Resolution order is env-first and operator-friendly:

• PILOCI_PROFILE_BASELINE_* wins for baseline-specific defaults
• shared PILOCI_ENDPOINT / PILOCI_TOKEN are used as fallback
• explicit CLI flags override both

You can extend it later once authenticated read paths become meaningful:

export PILOCI_TOKEN="$TOKEN"

uv run piloci profile-baseline \
  --samples 10 \
  --path /healthz \
  --path /readyz \
  --path /profilez

For a one-off target, pass flags explicitly:

uv run piloci profile-baseline --endpoint http://staging:8314 --samples 3

Use this as an idle baseline first, then compare later runs after real data and authenticated traffic exist.

Python setup

uv venv
source .venv/bin/activate
uv pip install -e ".[dev]"

Transcript ingest CLI

piLoci ships with a helper CLI for sending captured client transcripts into the ingest queue:

piloci-ingest --client opencode --dry-run
piloci-ingest --client codex --history-file ~/.codex/history.jsonl --project-id <project-id>

Supported client adapters in the current implementation:

• claude-code
• opencode
• codex
• gemini (placeholder / best-effort stub)

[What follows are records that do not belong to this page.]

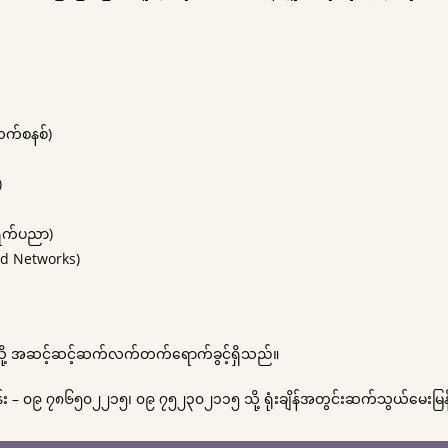
က်စနစ်)
)
ရက်ပညာ)
 Networks)
းသို့ အဆင့်ဆင့်ဆက်လက်တက်ရောက်ခွင့်ရှိသည်။
း – ၀၉ ၇၈၆၅၀၂၂၁၅၊ ၀၉ ၇၅၂၃၀၂၁၁၅ သို့ ရုံးချိန်အတွင်းဆက်သွယ်မေးမြန်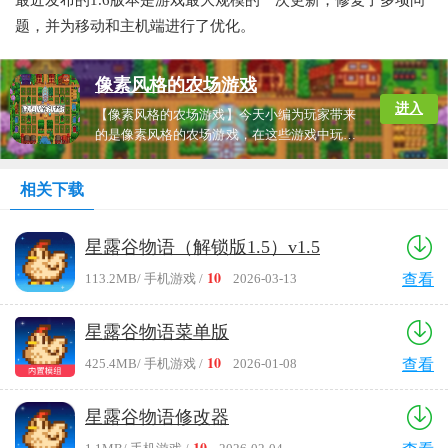
题，并为移动和主机端进行了优化。
像素风格的农场游戏
进入
【像素风格的农场游戏】今天小编为玩家带来
的是像素风格的农场游戏，在这些游戏中玩家
可以自由的建造自己的农场，种植各种作物，
饲养各种动物，操纵各种机械和农具完成各种
相关下载
收割、种植任务，玩法非常的丰富，快来下载
试试吧。
星露谷物语（解锁版1.5）v1.5
10
113.2MB
/ 手机游戏 /
2026-03-13
查看
星露谷物语菜单版
10
425.4MB
/ 手机游戏 /
2026-01-08
查看
星露谷物语修改器
10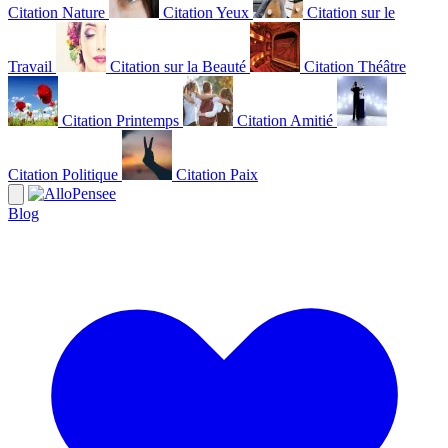
Citation Nature
Citation Yeux
Citation sur le
Travail
Citation sur la Beauté
Citation Théâtre
Citation Printemps
Citation Amitié
Citation Politique
Citation Paix
Blog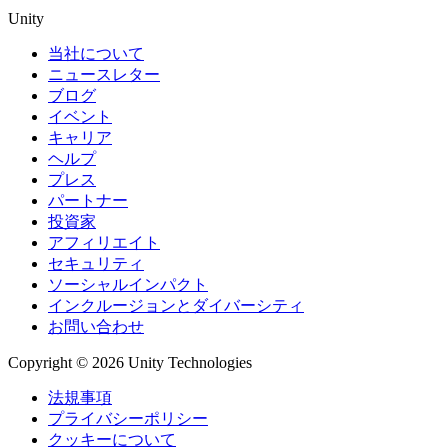
Unity
当社について
ニュースレター
ブログ
イベント
キャリア
ヘルプ
プレス
パートナー
投資家
アフィリエイト
セキュリティ
ソーシャルインパクト
インクルージョンとダイバーシティ
お問い合わせ
Copyright © 2026 Unity Technologies
法規事項
プライバシーポリシー
クッキーについて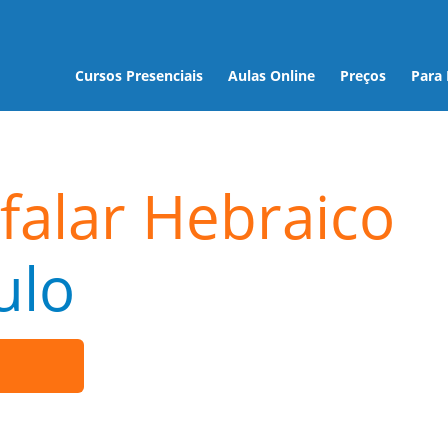
Cursos Presenciais
Aulas Online
Preços
Para
falar Hebraico
ulo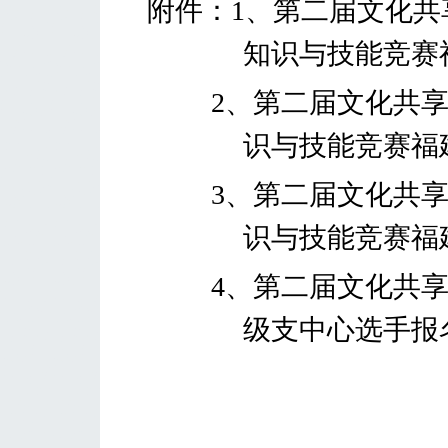
附件：
1
、第二届文化共
知识与技能竞赛
2
、第二届文化共
识与技能竞赛福
3
、第二届文化共
识与技能竞赛福
4
、第二届文化共
级支中心选手报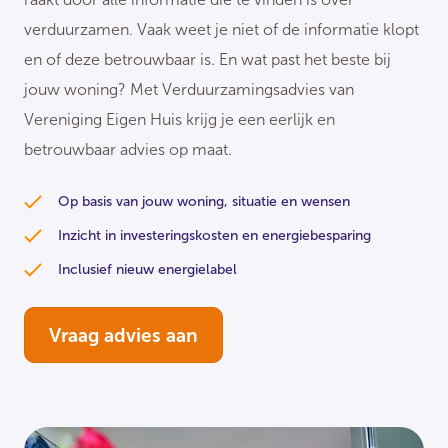
verduurzamen. Vaak weet je niet of de informatie klopt
en of deze betrouwbaar is. En wat past het beste bij
jouw woning? Met Verduurzamingsadvies van
Vereniging Eigen Huis krijg je een eerlijk en
betrouwbaar advies op maat.
Op basis van jouw woning, situatie en wensen
Inzicht in investeringskosten en energiebesparing
Inclusief nieuw energielabel
Vraag advies aan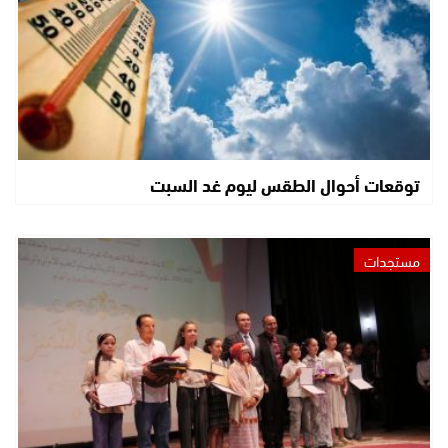
توقعات أحوال الطقس ليوم غد السبت
مستجدات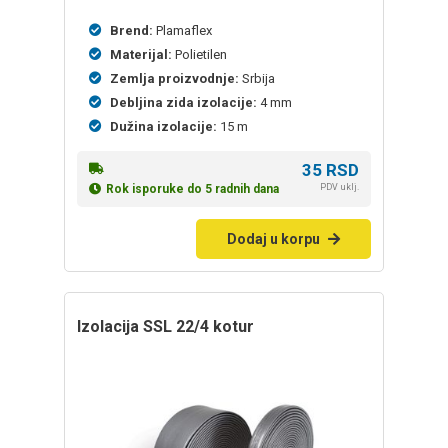
Brend:
Plamaflex
Materijal:
Polietilen
Zemlja proizvodnje:
Srbija
Debljina zida izolacije:
4 mm
Dužina izolacije:
15 m
35
RSD
PDV uklj.
Rok isporuke do 5 radnih dana
Dodaj u korpu
izolacija SSL 22/4 kotur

Configuration can come from ~/.piloci/config.toml or environment variables such as:

• PILOCI_ENDPOINT
• PILOCI_TOKEN
• PILOCI_PROJECT_ID

Web build

cd web
pnpm install --frozen-lockfile
pnpm build

Release Process

piLoci uses a tag-driven release flow.

Release checklist

1. Bump pyproject.toml version by exactly +0.0.1 unless a larger release is explicitly approved.
2. Run local verification.

uv pip install -e ".[dev]"
pytest tests/ -v
uv build

If the web app changed, also run:

cd web
pnpm install --frozen-lockfile
pnpm build

3. Create the release commit. piloci.__version__ is derived from package metadata/pyproject.toml; do not edit a second hardcoded version.
4. Tag and push the matching version.

git tag v0.0.1
git push origin main v0.0.1

What the publish workflow does

.github/workflows/publish.yml runs on version tags and:

• checks tag/version consistency
• runs Python tests
• builds the static web app
• publishes multi-arch Docker images to Docker Hub and GHCR
• creates a GitHub Release
• publishes oc-piloci to PyPI

Resume Development

Start each implementation session from PLAN.md, then check ## 현재 상태 (Current Status) for the next incomplete item.